Lo único que ha venido a poner en peligro el éxito alcanzado ha sido la imparable ambición de los plebeyos arribistas, que ha conducido al Gobierno a aprietos equivalentes a los que ya le han creado los rancios intereses de las empresas eléctricas. Nada más doloroso para un Gobierno obsesionado por su imagen que verse en evidencia por el hambre de rentas rápidas de sus aliados y servidores. Y, en este aspecto, los nuevos ricos de la derecha española han resultado ser más peligrosos que los viejos intereses. Poca gente ha terminado de comprender que la compensación a las empresas eléctricas no sólo es contraria a la legislación europea, sino un asalto a mano armada al bolsillo de los contribuyentes.

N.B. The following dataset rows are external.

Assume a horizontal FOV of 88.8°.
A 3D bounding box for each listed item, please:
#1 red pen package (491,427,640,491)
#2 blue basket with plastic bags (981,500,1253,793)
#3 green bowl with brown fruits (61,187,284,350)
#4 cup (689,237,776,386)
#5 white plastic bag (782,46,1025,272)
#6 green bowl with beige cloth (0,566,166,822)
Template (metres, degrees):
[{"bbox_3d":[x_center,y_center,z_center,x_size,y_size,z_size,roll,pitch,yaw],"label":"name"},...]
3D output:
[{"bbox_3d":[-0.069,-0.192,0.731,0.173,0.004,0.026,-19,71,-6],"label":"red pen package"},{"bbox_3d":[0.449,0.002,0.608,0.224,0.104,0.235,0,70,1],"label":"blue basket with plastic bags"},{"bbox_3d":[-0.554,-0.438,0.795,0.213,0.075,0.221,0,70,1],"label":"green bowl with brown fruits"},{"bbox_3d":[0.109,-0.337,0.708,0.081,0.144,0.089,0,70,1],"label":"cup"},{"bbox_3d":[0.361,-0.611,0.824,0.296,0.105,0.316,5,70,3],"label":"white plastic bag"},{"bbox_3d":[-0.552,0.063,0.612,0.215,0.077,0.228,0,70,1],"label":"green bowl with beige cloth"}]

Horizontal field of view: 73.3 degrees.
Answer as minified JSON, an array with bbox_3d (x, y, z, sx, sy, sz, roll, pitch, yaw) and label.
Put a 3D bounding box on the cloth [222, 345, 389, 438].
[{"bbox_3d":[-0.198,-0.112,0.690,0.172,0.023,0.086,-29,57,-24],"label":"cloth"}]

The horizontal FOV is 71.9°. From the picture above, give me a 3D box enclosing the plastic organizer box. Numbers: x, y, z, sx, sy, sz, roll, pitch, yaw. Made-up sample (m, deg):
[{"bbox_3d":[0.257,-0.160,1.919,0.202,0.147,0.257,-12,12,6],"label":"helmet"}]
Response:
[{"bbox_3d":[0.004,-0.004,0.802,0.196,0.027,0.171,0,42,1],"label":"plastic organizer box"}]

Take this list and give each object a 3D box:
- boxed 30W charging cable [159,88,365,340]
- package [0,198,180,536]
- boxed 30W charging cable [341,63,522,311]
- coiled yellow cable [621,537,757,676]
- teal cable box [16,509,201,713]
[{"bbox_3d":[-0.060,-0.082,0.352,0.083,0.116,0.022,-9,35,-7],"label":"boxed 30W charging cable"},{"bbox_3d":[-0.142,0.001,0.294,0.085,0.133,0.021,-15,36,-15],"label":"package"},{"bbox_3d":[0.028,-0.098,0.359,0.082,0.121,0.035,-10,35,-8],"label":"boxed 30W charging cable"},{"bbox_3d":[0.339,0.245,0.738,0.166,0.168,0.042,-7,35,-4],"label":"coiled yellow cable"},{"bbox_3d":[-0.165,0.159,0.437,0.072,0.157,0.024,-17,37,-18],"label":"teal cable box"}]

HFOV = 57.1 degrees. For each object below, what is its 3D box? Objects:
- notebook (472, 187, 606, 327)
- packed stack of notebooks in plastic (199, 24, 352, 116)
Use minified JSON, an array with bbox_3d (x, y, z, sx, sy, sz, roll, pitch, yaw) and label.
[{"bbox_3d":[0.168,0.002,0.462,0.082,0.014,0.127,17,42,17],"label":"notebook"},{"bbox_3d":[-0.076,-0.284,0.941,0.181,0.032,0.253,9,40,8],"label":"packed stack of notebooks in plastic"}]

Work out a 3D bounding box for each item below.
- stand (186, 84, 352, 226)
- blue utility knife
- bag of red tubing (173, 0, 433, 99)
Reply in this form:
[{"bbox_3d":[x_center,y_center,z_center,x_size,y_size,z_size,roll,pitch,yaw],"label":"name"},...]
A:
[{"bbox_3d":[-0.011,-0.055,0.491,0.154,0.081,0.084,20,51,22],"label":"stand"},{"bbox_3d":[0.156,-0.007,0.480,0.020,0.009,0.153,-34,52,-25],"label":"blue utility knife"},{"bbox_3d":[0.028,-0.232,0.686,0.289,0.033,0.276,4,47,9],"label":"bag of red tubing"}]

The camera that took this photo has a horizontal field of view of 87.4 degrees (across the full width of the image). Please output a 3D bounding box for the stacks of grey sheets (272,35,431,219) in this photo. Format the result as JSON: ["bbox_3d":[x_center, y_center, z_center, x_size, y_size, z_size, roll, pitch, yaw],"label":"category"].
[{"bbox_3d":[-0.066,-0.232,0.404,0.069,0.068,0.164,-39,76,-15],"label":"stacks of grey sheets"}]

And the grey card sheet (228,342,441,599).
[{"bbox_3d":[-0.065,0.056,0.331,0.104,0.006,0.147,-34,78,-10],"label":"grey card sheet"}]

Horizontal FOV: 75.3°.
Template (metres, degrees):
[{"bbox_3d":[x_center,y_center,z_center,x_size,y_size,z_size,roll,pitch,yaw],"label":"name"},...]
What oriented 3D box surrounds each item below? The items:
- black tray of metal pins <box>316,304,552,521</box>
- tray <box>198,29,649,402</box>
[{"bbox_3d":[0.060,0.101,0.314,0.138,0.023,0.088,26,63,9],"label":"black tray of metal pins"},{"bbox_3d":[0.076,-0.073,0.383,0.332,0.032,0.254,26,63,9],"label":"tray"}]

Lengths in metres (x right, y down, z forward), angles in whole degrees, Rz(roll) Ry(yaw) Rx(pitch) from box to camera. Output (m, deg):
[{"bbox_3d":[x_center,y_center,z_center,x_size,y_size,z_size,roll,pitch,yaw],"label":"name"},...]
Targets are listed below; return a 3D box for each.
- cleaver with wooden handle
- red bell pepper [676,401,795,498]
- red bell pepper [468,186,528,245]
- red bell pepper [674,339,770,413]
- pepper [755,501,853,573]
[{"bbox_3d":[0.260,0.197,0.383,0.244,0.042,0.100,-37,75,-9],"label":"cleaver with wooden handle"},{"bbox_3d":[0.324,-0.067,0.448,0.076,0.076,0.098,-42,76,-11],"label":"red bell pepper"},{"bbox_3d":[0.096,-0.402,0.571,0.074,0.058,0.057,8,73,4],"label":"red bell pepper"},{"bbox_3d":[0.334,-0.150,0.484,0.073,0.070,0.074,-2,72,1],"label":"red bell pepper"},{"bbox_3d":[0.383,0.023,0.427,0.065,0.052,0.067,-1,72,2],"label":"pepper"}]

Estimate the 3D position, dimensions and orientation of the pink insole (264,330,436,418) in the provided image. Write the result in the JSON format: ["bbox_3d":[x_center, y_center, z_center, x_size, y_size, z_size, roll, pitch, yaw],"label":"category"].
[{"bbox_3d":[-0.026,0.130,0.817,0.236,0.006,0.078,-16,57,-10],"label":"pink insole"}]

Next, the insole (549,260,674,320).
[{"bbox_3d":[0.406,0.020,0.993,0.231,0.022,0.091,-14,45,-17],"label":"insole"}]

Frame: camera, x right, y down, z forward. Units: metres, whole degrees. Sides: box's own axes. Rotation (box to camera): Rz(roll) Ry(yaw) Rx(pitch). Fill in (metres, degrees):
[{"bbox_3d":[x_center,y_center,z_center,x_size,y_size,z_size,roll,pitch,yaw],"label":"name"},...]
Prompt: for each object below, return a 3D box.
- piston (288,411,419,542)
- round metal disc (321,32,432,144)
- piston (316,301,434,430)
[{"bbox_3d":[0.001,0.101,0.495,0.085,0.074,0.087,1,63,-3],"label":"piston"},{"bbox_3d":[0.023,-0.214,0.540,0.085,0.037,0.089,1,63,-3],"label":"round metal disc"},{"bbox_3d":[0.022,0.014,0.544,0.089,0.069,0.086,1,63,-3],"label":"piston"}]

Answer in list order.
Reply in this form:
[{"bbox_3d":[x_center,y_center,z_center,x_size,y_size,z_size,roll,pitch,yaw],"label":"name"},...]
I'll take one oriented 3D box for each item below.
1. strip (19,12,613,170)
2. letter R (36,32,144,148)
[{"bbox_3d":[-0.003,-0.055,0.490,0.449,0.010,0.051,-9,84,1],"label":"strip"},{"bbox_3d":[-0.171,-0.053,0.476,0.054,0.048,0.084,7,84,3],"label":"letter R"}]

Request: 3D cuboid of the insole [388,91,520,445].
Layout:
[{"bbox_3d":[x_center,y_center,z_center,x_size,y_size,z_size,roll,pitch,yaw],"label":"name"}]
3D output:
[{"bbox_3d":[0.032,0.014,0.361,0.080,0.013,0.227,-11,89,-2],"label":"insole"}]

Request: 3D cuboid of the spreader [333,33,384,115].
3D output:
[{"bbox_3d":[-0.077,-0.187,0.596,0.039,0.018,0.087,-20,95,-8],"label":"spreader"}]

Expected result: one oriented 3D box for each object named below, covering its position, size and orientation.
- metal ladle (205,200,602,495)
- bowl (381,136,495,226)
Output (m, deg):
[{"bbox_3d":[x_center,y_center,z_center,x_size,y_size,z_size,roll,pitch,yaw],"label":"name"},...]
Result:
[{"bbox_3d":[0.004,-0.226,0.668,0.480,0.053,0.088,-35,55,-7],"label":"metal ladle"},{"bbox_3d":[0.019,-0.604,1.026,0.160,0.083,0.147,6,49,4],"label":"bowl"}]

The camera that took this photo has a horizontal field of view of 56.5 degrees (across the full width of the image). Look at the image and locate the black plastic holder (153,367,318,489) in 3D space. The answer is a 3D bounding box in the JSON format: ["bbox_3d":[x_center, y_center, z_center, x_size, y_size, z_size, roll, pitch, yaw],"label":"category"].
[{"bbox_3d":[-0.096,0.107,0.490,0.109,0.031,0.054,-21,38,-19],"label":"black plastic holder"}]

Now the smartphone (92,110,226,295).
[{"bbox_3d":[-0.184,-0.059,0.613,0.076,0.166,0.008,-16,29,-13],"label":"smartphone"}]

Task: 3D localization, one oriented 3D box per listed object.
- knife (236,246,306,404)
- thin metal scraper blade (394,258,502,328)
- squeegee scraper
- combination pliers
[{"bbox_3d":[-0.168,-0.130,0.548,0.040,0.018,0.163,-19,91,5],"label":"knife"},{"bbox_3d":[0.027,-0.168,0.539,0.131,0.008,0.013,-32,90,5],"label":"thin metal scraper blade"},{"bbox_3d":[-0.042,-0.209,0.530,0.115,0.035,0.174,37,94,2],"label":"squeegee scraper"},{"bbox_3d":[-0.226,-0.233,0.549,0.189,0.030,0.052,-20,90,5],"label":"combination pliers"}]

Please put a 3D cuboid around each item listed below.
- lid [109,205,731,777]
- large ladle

No todos los usuarios entienden que Telefónica sigue jugando con ventaja en sus tarifas y que la competencia debería significar un abaratamiento sustancial de sus servicios. Pero todo el mundo entiende que 30.000 o 40.000 millones de pesetas de sobresueldos, por decisión de un gestor nombrado por el Gobierno y sin dar información a los accionistas de Telefónica, resultan un escándalo incluso con un nombre en inglés.

Cuando estaba en la oposición, la derecha sostenía que dejar gobernar a unos muertos de hambre conducía forzosamente a la corrupción. Como resumía El Roto en una viñeta admirable, los nuevos ricos han sabido ahora convertir la excepción -la corrupción quebrantando la ley- en método y sistema de actuación sin salir de la ley. Han hecho suyas las mañas de los viejos ricos para obtener rentas gracias al poder y no comprenden que el propio escándalo moral que crearon en su momento hace insufribles en los servidores públicos lo que puede pasar desapercibido en los propietarios privados. Que no se puede contestar que no hay responsabilidad política si se contrata por miles de millones con parientes y amigos; que las opciones sobre acciones son cosa normal en la empresa moderna; que no es ilegal, como dijo en su momento, para explicar su curiosa estrategia fiscal, nada menos que el ministro portavoz.

Ludolfo Paramio es profesor de investigación en la Unidad de políticas comparadas del CSIC.